_POLECENIE_.
Podaj dosłownie każdy wiersz rekordów, w którym występuje słowo „старый”.
***** SEKCJA DANYCH
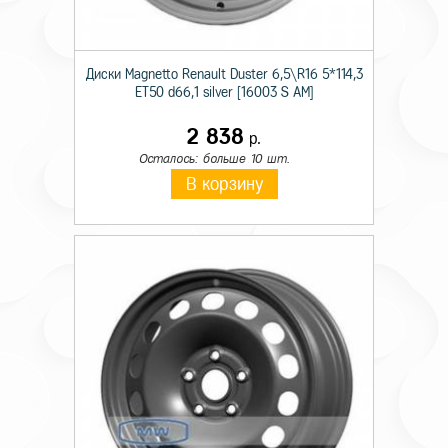
Диски Magnetto Renault Duster 6,5\R16 5*114,3
ET50 d66,1 silver [16003 S AM]
2 838
р.
Осталось: больше 10 шт.
В корзину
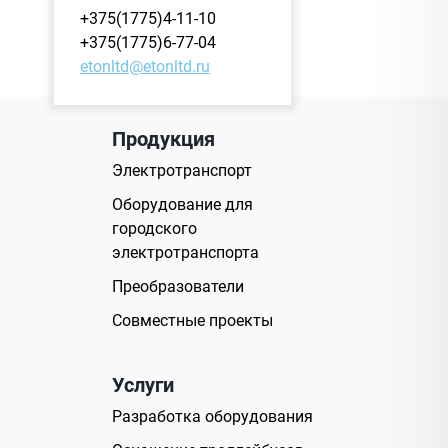
+375(1775)4-11-10
+375(1775)6-77-04
etonltd@etonltd.ru
Продукция
Электротранспорт
Оборудование для
городского
электротранспорта
Преобразователи
Совместные проекты
Услуги
Разработка оборудования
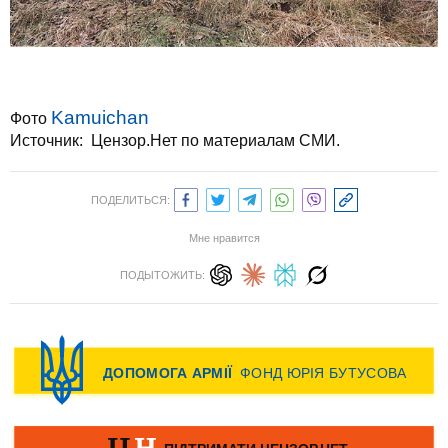
Kamuichan
Фото
Источник:
Цензор.Нет по материалам СМИ.
ПОДЕЛИТЬСЯ:
Мне нравится
ПОДЫТОЖИТЬ:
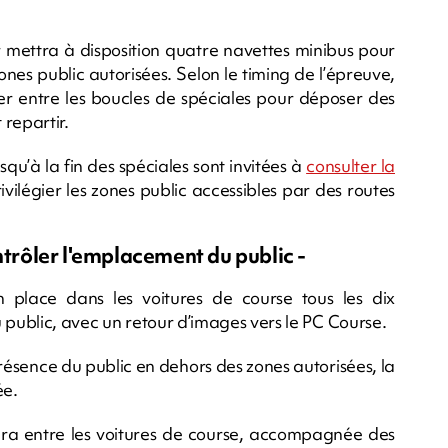
r mettra à disposition quatre navettes minibus pour
nes public autorisées. Selon le timing de l’épreuve,
er entre les boucles de spéciales pour déposer des
repartir.
qu’à la fin des spéciales sont invitées à
consulter la
ivilégier les zones public accessibles par des routes
rôler l'emplacement du public -
place dans les voitures de course tous les dix
 public, avec un retour d’images vers le PC Course.
ésence du public en dehors des zones autorisées, la
ée.
endra entre les voitures de course, accompagnée des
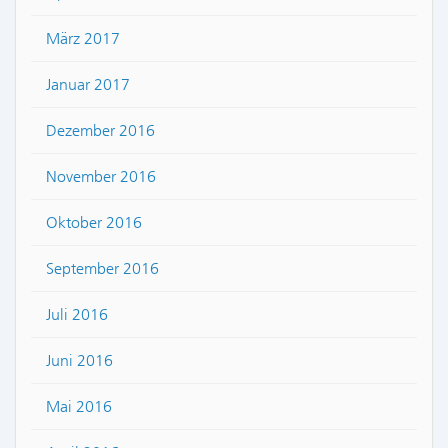
März 2017
Januar 2017
Dezember 2016
November 2016
Oktober 2016
September 2016
Juli 2016
Juni 2016
Mai 2016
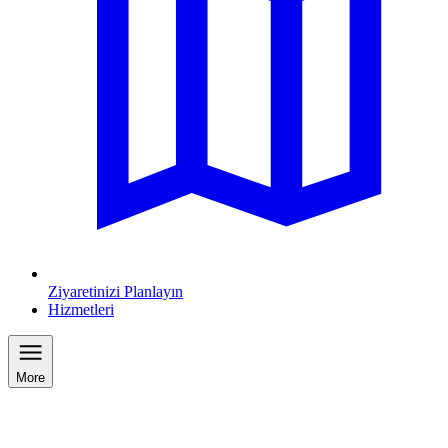
Ziyaretinizi Planlayın
Hizmetleri
More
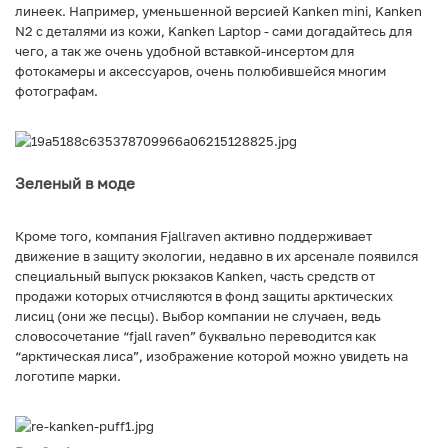
линеек. Например, уменьшенной версией Kanken mini, Kanken
N2 с деталями из кожи, Kanken Laptop - сами догадайтесь для
чего, а так же очень удобной вставкой-инсертом для
фотокамеры и аксессуаров, очень полюбившейся многим
фотографам.
Зеленый в моде
Кроме того, компания Fjallraven активно поддерживает
движение в защиту экологии, недавно в их арсенале появился
специальный выпуск рюкзаков Kanken, часть средств от
продажи которых отчисляются в фонд защиты арктических
лисиц (они же песцы). Выбор компании не случаен, ведь
словосочетание “fjall raven” буквально переводится как
“арктическая лиса”, изображение которой можно увидеть на
логотипе марки.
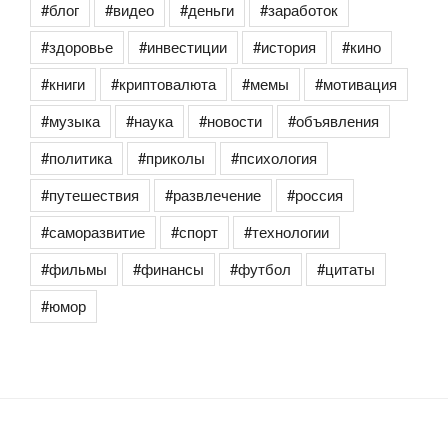
#блог
#видео
#деньги
#заработок
#здоровье
#инвестиции
#история
#кино
#книги
#криптовалюта
#мемы
#мотивация
#музыка
#наука
#новости
#объявления
#политика
#приколы
#психология
#путешествия
#развлечение
#россия
#саморазвитие
#спорт
#технологии
#фильмы
#финансы
#футбол
#цитаты
#юмор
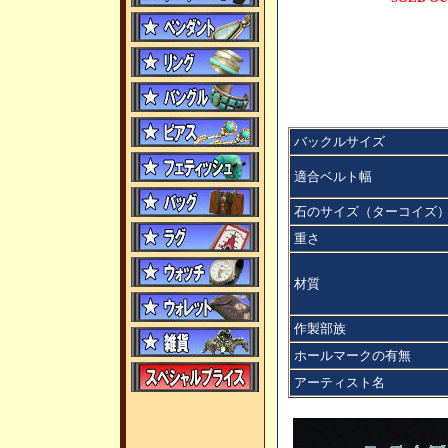
バックルサイズ
適合ベルト幅
石のサイズ（ターコイズ
重さ
材質
作製部族
ホールマークの有無
アーティスト名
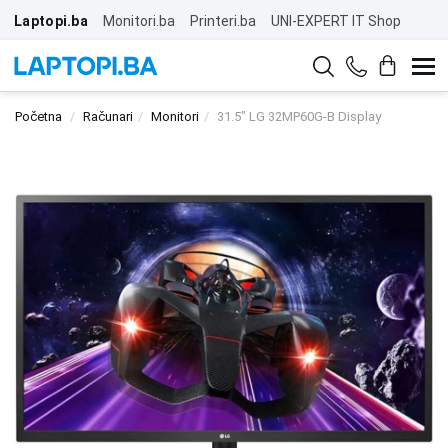
Laptopi.ba
Monitori.ba
Printeri.ba
UNI-EXPERT IT Shop
Početna
Računari
Monitori
31.5" LG 32MP60G-B Display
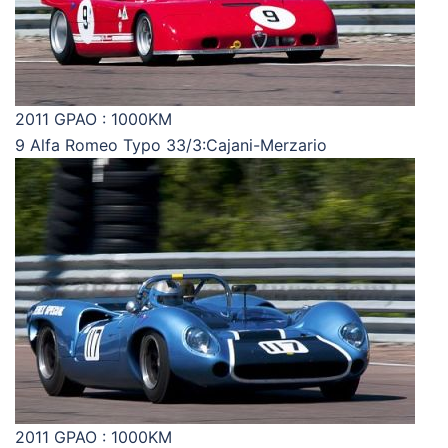
2011 GPAO : 1000KM
9 Alfa Romeo Typo 33/3:Cajani-Merzario
2011 GPAO : 1000KM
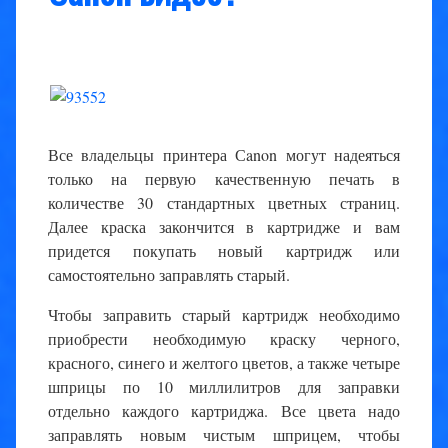
Все владельцы принтера Сanon могут надеяться
только на первую качественную печать в
количестве 30 стандартных цветных страниц.
Далее краска закончится в картридже и вам
придется покупать новый картридж или
самостоятельно заправлять старый.
Чтобы заправить старый картридж необходимо
приобрести необходимую краску черного,
красного, синего и желтого цветов, а также четыре
шприцы по 10 миллилитров для заправки
отдельно каждого картриджа. Все цвета надо
заправлять новым чистым шприцем, чтобы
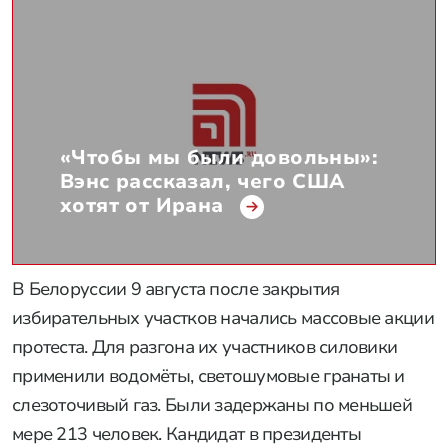
«Чтобы мы были довольны»:
Вэнс рассказал, чего США
хотят от Ирана
В Белоруссии 9 августа после закрытия
избирательных участков начались массовые акции
протеста. Для разгона их участников силовики
применили водомёты, светошумовые гранаты и
слезоточивый газ. Были задержаны по меньшей
мере 213 человек. Кандидат в президенты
**********
_ODPOWIEDŹ_.
самостоятельно заправлять старый.
Чтобы заправить старый картридж необходимо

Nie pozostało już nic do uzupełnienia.